U.S. Senator Cynthia Lummis (R-Wyo.) has introduced legislation aimed at overhauling the tax treatment of digital assets, addressing long-standing grievances within the cryptocurrency community.
The bill aims to eliminate the practice of double taxation on digital assets, a significant barrier that currently taxes cryptocurrencies both upon acquisition and sale, unlike traditional assets such as gold.
This reform is a critical step toward aligning digital assets with more conventional financial instruments, fostering a more equitable and innovative environment for crypto users.
My new crypto tax legislation would put an end to the unfair tax practices and level the playing field for digital assets. More below.⬇️ pic.twitter.com/nrAXauyyUb
— Senator Cynthia Lummis (@SenLummis) July 11, 2025
A key component of Lummis’s proposal is the introduction of a de minimis exemption, which would exclude small digital asset transactions from taxation.
The exemption sets a threshold of $300 per transaction, with an annual cap of $5,000, adjusted for inflation starting in 2026.
This measure aims to reduce the administrative burden on everyday users and encourage the use of cryptocurrencies in routine transactions, mirroring tax treatments for other minor financial activities.
The legislation also tackles the tax implications of crypto lending, proposing to treat it similarly to traditional securities lending.
Currently, lending digital assets is often taxed as a sale, which discourages participation and hampers capital efficiency.
By removing this tax burden, Lummis’s bill seeks to enhance liquidity and participation in the digital asset market, making it more attractive for both individual and institutional investors.
Another significant reform is the deferral of taxes on income generated from mining and staking until the assets are sold.
This change addresses the issue of taxing unrealized income, a practice that has been particularly burdensome for crypto innovators and miners.
By aligning the tax timing with actual revenue realization, the bill aims to support the growth of the digital asset ecosystem without imposing immediate financial strain.
Furthermore, the proposal simplifies charitable donations of digital assets by removing appraisal requirements for actively traded cryptocurrencies.
This reform mirrors the treatment of publicly traded stocks, making it easier for individuals to contribute to Bitcoin and crypto-related nonprofits.
Such changes could significantly boost philanthropic efforts within the crypto community, fostering greater social impact.
Financially, the legislation is projected to generate approximately $600 million in net revenue over the 2025-2034 budget window, according to estimates from the Congressional Joint Committee on Taxation.
This revenue projection underscores the bill’s potential to not only reform tax policy but also contribute to fiscal stability.
The introduction of this bill follows the recent exclusion of similar provisions from the broader “One Big Beautiful Bill Act” during the House amendment process.
Undeterred, Lummis has chosen to reintroduce these measures independently, reflecting her commitment to advancing pro-crypto policies.

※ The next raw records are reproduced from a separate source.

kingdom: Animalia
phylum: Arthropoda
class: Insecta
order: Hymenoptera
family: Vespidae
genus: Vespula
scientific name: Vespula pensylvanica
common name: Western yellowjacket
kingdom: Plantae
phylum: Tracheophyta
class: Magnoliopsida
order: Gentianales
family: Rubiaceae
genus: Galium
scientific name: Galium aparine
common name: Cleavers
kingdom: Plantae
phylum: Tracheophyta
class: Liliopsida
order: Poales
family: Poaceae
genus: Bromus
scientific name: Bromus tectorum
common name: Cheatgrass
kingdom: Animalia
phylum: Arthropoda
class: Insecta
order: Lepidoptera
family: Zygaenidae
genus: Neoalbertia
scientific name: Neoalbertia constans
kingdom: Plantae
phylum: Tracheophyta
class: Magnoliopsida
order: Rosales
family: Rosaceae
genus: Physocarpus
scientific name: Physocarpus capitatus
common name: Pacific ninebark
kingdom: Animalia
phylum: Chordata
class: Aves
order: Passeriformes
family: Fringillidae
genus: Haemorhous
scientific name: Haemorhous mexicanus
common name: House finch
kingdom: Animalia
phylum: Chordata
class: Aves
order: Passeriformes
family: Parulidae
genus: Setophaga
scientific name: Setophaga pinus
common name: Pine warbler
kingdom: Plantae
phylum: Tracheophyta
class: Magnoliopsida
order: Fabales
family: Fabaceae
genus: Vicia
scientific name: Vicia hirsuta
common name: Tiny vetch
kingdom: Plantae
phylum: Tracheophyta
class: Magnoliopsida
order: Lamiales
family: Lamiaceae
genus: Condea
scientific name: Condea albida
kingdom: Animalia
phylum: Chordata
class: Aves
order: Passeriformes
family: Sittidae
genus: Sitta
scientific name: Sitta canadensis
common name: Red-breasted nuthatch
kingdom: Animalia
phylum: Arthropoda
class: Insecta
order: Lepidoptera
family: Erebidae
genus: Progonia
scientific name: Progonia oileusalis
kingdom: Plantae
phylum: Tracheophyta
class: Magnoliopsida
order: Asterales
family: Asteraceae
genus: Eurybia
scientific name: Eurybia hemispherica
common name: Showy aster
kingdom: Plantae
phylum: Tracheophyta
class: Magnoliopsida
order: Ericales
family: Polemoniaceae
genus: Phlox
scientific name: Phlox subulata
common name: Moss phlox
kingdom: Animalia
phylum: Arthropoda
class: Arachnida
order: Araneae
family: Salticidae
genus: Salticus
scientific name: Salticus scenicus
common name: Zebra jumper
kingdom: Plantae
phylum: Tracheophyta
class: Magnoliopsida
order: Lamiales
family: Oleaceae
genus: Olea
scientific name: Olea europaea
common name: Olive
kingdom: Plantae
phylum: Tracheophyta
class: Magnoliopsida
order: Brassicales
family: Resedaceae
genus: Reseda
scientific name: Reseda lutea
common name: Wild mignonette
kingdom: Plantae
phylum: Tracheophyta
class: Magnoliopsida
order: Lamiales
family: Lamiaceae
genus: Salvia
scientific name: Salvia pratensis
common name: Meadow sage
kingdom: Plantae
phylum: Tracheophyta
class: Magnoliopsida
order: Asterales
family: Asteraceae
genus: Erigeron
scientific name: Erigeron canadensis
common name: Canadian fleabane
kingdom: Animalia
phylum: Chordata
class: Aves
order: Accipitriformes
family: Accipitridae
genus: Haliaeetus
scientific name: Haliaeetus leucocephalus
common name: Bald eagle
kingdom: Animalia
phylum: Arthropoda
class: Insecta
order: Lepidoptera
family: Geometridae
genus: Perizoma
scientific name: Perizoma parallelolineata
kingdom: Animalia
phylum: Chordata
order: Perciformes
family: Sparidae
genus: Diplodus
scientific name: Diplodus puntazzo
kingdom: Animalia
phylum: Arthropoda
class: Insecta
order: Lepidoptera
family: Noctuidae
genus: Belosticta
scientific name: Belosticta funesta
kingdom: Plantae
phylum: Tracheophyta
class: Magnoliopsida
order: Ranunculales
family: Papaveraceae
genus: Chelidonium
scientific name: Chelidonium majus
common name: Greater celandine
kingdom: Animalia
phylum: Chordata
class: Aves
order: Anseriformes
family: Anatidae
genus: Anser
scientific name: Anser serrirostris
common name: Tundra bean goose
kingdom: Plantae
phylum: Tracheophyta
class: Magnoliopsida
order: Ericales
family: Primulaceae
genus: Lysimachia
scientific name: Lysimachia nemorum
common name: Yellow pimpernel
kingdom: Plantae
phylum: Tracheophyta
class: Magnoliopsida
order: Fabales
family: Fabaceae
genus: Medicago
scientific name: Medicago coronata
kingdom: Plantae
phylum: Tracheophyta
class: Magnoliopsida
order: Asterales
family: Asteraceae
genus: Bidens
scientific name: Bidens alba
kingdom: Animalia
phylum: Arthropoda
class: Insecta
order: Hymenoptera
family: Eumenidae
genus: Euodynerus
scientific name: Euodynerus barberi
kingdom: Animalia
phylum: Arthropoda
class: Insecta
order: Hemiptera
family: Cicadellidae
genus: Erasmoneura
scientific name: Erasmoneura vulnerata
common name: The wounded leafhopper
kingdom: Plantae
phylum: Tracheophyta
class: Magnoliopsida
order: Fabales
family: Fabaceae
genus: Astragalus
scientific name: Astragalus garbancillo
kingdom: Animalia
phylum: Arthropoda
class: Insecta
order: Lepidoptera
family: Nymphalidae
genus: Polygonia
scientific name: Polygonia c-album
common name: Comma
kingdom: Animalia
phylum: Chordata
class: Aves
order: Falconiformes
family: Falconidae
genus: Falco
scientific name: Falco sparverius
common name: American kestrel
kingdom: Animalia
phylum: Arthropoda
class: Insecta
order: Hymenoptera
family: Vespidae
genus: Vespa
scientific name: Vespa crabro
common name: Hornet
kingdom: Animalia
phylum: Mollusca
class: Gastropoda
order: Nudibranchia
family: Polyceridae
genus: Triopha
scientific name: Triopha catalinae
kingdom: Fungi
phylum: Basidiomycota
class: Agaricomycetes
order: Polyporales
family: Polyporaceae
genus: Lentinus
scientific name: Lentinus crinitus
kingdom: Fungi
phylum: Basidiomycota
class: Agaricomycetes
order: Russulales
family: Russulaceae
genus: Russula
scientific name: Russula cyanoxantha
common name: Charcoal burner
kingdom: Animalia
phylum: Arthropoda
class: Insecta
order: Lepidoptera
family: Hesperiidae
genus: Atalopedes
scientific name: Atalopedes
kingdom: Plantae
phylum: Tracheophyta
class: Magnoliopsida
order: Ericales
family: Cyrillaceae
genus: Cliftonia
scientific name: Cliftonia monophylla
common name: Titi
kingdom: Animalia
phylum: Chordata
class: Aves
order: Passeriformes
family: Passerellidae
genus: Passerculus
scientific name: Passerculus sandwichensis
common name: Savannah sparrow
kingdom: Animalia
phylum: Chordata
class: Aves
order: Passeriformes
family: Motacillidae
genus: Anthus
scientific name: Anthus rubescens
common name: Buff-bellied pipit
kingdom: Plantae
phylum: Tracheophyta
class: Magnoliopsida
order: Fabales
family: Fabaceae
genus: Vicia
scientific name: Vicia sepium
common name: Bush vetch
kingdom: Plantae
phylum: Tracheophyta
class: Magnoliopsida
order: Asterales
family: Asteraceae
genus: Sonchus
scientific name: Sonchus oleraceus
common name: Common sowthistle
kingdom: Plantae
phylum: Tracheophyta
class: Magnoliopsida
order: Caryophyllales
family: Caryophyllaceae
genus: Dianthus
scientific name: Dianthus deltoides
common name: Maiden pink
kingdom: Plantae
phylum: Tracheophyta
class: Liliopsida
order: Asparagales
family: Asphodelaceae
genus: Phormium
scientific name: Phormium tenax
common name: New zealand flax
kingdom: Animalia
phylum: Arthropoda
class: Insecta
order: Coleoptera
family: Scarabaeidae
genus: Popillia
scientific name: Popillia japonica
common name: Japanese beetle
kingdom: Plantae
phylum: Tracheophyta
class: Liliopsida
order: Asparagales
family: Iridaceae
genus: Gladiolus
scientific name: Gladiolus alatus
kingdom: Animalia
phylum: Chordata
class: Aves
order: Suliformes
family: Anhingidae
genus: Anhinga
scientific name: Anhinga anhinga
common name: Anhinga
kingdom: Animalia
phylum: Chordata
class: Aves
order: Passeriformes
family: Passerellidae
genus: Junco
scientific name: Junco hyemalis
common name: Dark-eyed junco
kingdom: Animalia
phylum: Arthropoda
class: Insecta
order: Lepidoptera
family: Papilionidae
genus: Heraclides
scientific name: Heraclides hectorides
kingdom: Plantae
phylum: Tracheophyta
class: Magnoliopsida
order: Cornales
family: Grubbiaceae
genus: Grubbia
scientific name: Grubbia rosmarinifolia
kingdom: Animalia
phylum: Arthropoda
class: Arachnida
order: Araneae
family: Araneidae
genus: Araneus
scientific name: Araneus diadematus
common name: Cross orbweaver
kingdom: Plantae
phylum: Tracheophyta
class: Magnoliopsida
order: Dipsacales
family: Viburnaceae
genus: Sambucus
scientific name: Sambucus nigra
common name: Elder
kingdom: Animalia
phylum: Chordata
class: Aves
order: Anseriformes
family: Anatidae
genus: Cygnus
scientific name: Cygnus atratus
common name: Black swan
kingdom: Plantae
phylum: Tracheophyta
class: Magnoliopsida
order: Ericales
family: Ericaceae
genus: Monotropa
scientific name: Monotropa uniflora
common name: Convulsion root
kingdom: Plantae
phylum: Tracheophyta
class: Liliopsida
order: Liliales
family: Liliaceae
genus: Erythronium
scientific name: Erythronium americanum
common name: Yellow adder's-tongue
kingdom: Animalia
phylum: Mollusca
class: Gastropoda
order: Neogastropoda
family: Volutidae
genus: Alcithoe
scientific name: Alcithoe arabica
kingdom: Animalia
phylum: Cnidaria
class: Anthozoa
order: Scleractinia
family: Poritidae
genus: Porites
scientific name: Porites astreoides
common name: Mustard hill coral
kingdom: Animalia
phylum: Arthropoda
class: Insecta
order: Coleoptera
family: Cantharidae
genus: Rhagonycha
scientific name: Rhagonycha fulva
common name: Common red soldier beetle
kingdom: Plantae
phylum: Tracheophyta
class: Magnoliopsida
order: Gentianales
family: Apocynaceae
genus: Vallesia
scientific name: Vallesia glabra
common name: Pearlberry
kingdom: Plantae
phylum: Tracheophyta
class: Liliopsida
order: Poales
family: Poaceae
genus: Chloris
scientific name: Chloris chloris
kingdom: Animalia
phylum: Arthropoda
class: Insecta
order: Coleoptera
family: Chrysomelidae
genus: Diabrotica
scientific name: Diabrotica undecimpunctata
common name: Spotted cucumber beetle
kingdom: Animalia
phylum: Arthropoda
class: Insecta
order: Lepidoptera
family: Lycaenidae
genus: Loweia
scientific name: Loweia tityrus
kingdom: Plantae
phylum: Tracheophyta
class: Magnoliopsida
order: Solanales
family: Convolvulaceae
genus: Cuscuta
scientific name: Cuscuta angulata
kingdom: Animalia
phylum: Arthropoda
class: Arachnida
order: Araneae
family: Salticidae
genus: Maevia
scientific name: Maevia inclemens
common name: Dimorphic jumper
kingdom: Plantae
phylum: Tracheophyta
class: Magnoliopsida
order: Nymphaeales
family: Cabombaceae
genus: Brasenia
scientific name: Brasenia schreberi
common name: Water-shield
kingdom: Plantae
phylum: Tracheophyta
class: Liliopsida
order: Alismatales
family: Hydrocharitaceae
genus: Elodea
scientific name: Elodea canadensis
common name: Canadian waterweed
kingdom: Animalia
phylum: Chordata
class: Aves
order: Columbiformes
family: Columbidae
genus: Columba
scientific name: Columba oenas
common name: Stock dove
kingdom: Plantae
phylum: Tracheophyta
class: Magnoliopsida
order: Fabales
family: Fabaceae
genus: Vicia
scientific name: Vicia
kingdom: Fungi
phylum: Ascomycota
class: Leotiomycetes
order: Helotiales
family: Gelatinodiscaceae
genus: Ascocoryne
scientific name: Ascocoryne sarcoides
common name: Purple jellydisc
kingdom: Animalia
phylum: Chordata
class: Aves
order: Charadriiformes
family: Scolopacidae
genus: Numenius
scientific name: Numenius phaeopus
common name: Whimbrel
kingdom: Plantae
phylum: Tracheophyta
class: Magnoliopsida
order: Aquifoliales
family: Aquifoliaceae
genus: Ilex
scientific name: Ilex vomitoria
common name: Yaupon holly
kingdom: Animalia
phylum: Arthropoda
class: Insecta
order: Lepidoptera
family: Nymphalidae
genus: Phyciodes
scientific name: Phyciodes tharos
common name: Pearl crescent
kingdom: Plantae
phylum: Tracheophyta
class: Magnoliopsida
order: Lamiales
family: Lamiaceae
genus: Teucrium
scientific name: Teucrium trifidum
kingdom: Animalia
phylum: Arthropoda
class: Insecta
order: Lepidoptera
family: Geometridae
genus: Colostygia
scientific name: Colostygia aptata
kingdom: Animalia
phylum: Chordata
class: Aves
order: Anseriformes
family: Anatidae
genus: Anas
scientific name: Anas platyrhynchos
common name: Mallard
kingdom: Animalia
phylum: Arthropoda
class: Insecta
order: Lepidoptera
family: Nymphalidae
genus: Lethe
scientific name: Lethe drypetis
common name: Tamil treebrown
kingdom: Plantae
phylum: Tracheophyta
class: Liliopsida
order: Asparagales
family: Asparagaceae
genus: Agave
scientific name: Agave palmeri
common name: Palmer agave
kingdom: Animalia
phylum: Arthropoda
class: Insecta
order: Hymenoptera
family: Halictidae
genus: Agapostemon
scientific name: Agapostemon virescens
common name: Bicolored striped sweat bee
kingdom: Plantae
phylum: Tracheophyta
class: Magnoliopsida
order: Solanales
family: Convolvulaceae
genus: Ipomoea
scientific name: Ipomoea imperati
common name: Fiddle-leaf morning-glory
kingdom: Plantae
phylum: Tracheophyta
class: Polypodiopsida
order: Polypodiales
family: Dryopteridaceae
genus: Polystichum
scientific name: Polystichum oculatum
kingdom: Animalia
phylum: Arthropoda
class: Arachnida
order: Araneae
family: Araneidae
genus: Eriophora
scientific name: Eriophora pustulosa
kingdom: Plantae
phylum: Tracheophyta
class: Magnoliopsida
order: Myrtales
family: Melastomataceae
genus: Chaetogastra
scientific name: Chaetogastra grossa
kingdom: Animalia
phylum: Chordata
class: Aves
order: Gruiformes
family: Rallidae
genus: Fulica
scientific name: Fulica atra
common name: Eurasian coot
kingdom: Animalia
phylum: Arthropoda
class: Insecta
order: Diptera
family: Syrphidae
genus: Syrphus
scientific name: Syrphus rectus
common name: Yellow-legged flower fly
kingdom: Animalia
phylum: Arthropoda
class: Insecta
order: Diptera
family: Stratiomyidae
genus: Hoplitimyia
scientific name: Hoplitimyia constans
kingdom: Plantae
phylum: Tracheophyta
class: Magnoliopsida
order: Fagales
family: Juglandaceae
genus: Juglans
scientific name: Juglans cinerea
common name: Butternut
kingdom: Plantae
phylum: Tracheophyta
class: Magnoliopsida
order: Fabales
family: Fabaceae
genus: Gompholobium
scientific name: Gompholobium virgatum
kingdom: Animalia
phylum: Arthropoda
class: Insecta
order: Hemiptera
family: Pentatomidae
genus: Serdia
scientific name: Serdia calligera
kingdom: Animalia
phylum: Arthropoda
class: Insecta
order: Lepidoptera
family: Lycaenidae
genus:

This move aligns with a broader shift in U.S. policy toward digital assets, exemplified by President Trump‘s Executive Order on a U.S. Crypto Reserve, which prioritizes blockchain leadership and financial sovereignty.
Lummis’s legislation addresses the competitive disadvantage faced by U.S. crypto users compared to other countries with more favorable tax treatments.
By modernizing the tax code, the bill aims to maintain America’s edge in the burgeoning digital economy, ensuring that innovators and investors are not unduly penalized.
The timing of this proposal is particularly significant, as it coincides with increased Congressional receptivity to digital assets.
Recent Senate passage of stablecoin regulatory frameworks and House advancements in broader crypto market oversight indicate a growing recognition of the importance of digital assets.
Lummis’s bill is a pivotal part of this evolving landscape, poised to reshape the future of crypto taxation and usage in the United States.